Key Design Decisions
Why LangGraph over a linear LangChain chain? The chat pipeline has multiple conditional branches (zero results, low confidence, out-of-scope queries). LangGraph's graph-based orchestration makes these branches explicit and testable, whereas a linear chain would require nested conditionals that are harder to maintain and observe.
Why async processing for ingestion? Document parsing, chunking, and embedding are CPU- and I/O-intensive. Decoupling ingestion from the upload API keeps the admin UI responsive and allows horizontal scaling of workers independently of the API tier.
Why separate Vector DB and Metastore DB? Vector databases are optimised for similarity search but poor at relational queries (filter by upload date, list by admin, track processing status). RDS handles metadata and administrative operations; the vector DB handles retrieval. Keeping them separate avoids compromising either workload.

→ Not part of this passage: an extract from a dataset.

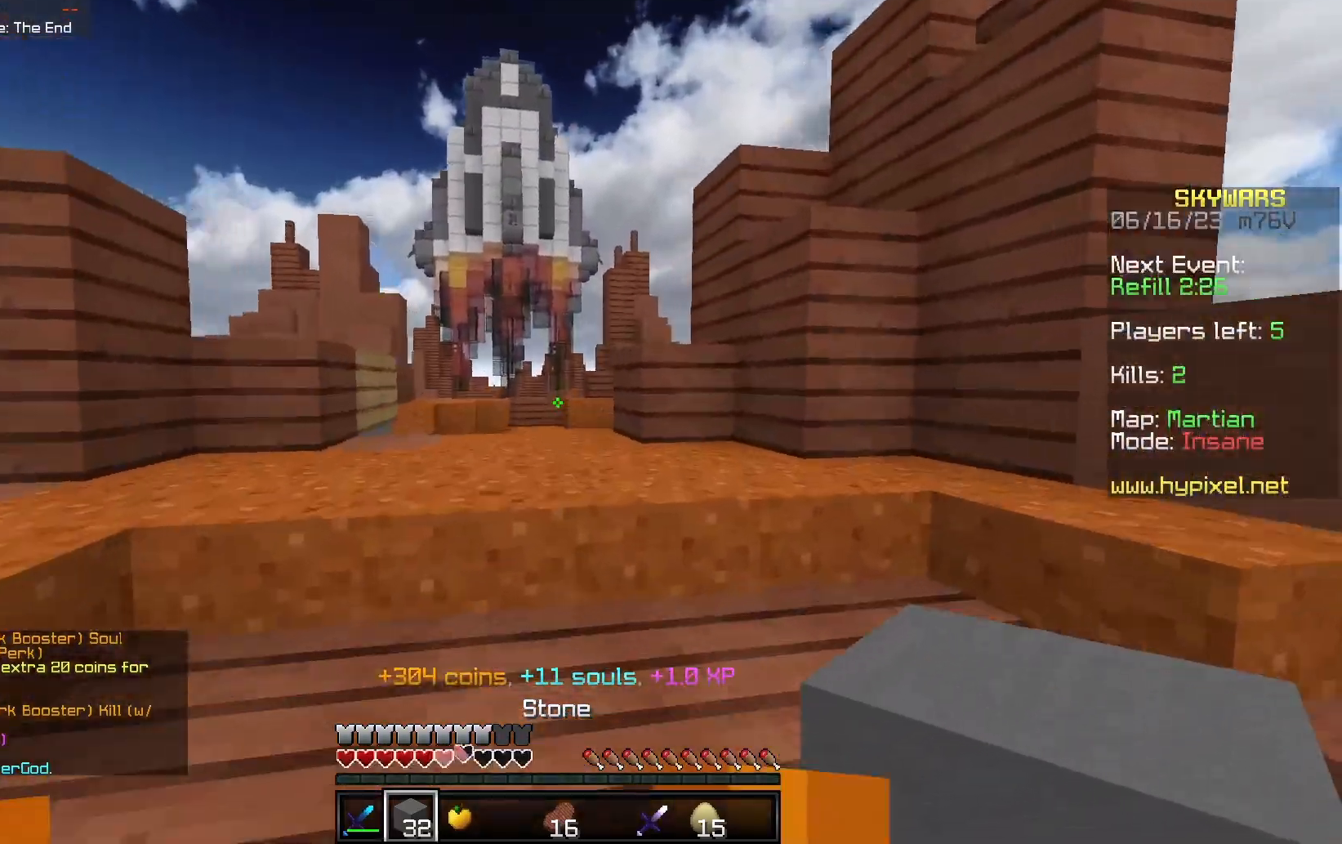
{"keys": ["d", "w"], "mouse": [], "events": [[467, "d", "down"]]}
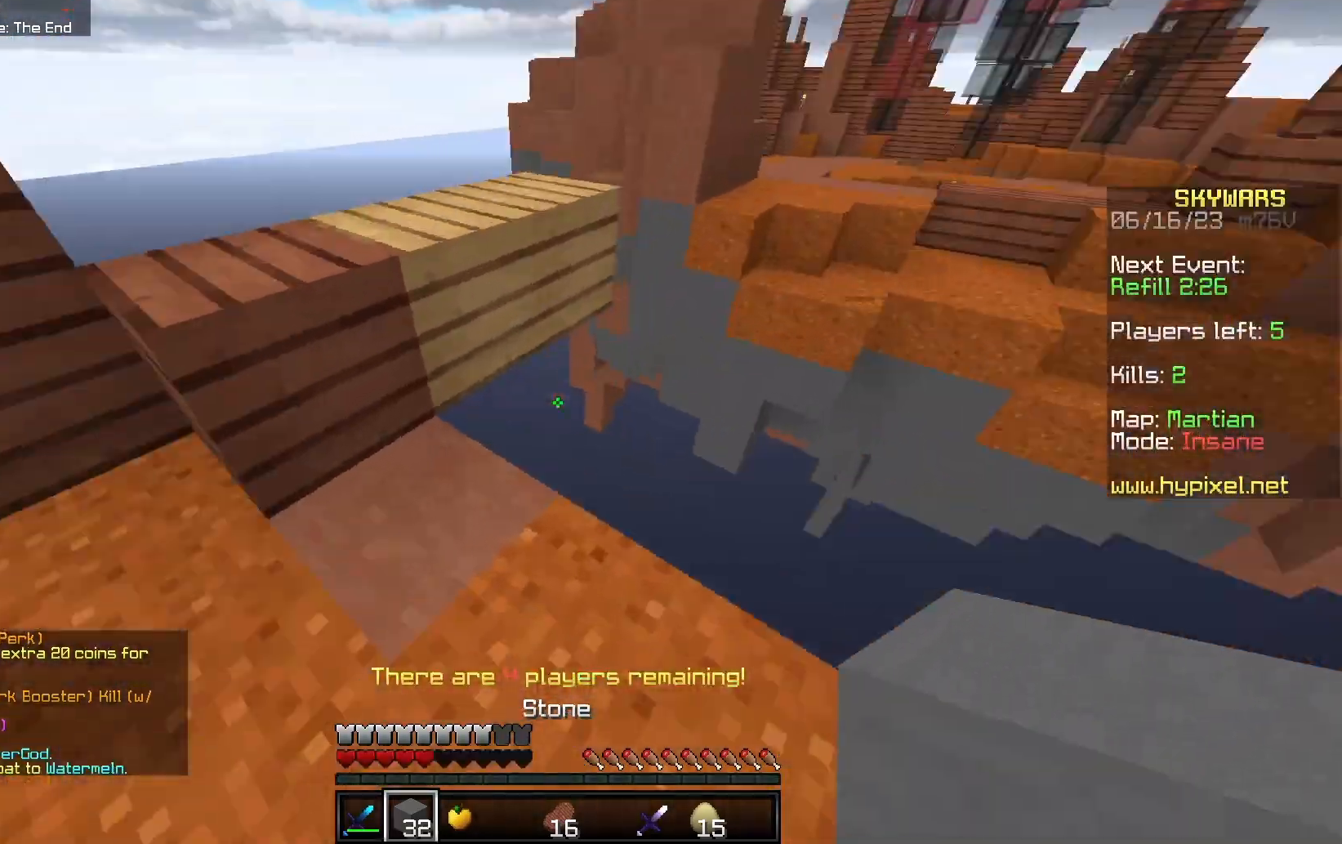
{"keys": ["w"], "mouse": [], "events": [[117, "w", "up"], [233, "w", "down"], [267, "d", "up"]]}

Why reranking after semantic search? Initial vector search returns candidates by cosine similarity alone. A cross-encoder reranker re-scores those candidates against the actual query, improving precision — especially when chunks from multiple documents compete for the same top-k slots.
Why guardrails at every stage rather than only at input and output? Mid-pipeline guardrails (query analyser, zero-result short-circuit, token overflow checks) prevent wasted LLM calls and reduce the attack surface. Catching an out-of-scope query before retrieval is cheaper and safer than sending it to the LLM and moderating the output.